Trial and Triumph eBook

This eBook from the Gutenberg Project consists of approximately 139 pages of information about Trial and Triumph.

Trial and Triumph eBook

This eBook from the Gutenberg Project consists of approximately 139 pages of information about Trial and Triumph.

“Annette,” said Mrs. Lasette, “is a favorite of mine; I have always a warm place in my heart for her, and I really want to see the child do well.  In my judgment I do not think it advisable to take her from school before she graduates.  If Annette were indifferent about her lessons and showed no aptitude for improvement I should say as she does not appreciate education enough to study diligently and has not aspiration enough to keep up with her class, find out what she is best fitted for and let her be instructed in that calling for which she is best adapted.”

“I think,” said Mrs. Hanson, “you all do wrong in puffing up Annette with the idea that she is something extra.  You think, Mrs. Lasette, that there is something wonderful about Annette, but I can’t see it, and I hear a lot of people say she hasn’t got good sense.”

“They do not understand the child.”

“They all say that she is very odd and queer and often goes out into the street as if she never saw a looking glass.  Why, Mrs.

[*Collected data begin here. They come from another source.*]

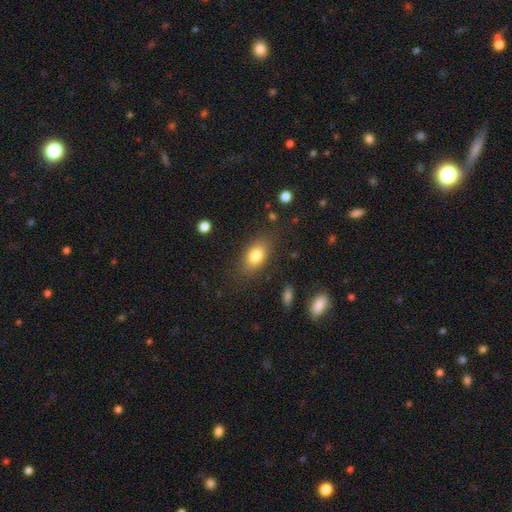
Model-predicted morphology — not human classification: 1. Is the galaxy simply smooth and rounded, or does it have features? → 80% smooth, 12% featured or disk, 9% star or artifact.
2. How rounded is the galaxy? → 85% in between, 12% round, 3% cigar-shaped.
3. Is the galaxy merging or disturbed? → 82% none, 12% minor disturbance, 4% major disturbance, 2% merger.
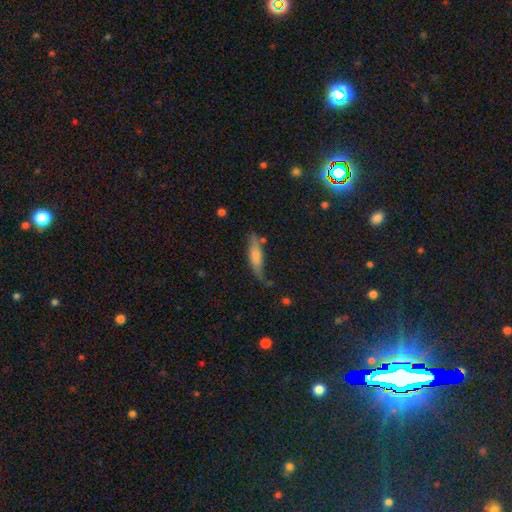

Miller’s daughter just laughed till she was tired at the way Annette was dressed when she went to call on an acquaintance of hers.  Why, Annette just makes herself a perfect laughing stock.”

“Well, I think Mary Miller might have found better employment than laughing at her company.”

“Now, let me tell you, Mary Miller don’t take her for company, and that very evening Annette was at my house, just next door, and when Mary Miller went to church she never asked her to go along with her, although she belongs to the same church.”

“I am sorry to say it,” said grandmother Harcourt, “but your Alice hardly ever comes to see Annette, and never asks her to go anywhere with her, but may be in the long run Annette will come out better than some who now look down upon her.  It is a long road that has no turn and Annette is like a singed cat; she is better than she looks.”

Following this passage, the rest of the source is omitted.